VQVAE - Generative Model for Brain Images

The models are trained on the Alzheimer’s Disease Neuroimaging Initiative (ADNI) dataset. This consists of MRI of the brain for selected patients, with the resulting data labelled as Cognitive Normal (NC) and those with Alzheimer’s Disease (AD).

The VQ-VAE model consists of an encoder, decoder and an added vector quantisation layer. The encoder network parameterises the distribution of the data to convert it to an encoding vector, with each dimension a learned attribute of the data. The vector quantiser then discretises this encoding vector from continuous to produce a discrete latent representation. The decoder then reconstructs the data from the discrete latent representation. The vector quantiser is trained to minimise the distance between the input and output of the encoder and decoder, and the encoder and decoder are trained to minimise the distance between the input and output of the vector quantiser. The loss function for training the VQVAE is the sum of the embedding loss and reconstruction loss.
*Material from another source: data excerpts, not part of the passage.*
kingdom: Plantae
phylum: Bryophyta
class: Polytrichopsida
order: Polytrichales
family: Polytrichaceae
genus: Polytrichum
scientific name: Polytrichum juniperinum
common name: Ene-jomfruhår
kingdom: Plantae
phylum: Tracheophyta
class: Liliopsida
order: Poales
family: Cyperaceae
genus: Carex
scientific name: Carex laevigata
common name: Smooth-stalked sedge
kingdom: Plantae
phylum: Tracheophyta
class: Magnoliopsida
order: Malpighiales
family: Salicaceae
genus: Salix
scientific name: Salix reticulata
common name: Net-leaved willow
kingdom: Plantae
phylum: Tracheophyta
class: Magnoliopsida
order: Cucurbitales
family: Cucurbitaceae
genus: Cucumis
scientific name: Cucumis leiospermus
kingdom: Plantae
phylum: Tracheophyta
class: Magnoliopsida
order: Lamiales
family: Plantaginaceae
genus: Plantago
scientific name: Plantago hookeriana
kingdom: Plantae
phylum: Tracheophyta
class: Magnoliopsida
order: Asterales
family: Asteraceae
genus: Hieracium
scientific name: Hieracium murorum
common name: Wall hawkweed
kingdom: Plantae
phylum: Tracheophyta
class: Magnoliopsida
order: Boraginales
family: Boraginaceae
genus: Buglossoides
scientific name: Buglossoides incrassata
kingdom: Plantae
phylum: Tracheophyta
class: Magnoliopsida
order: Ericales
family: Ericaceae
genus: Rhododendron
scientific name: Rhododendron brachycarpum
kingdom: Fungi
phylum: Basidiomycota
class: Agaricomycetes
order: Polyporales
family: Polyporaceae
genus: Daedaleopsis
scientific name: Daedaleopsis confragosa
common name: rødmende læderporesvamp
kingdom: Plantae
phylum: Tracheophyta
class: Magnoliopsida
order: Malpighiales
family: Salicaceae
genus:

The network achieved an average similarity across the unseen test split of 0.62, indicating that the fake images were similar to the real images. The model was also able to generate images of both classes, with the generated images of the AD class being more similar to the real images than the NC class. This is likely due to the AD class having a larger number of images in the dataset, and hence the model has more data to learn from.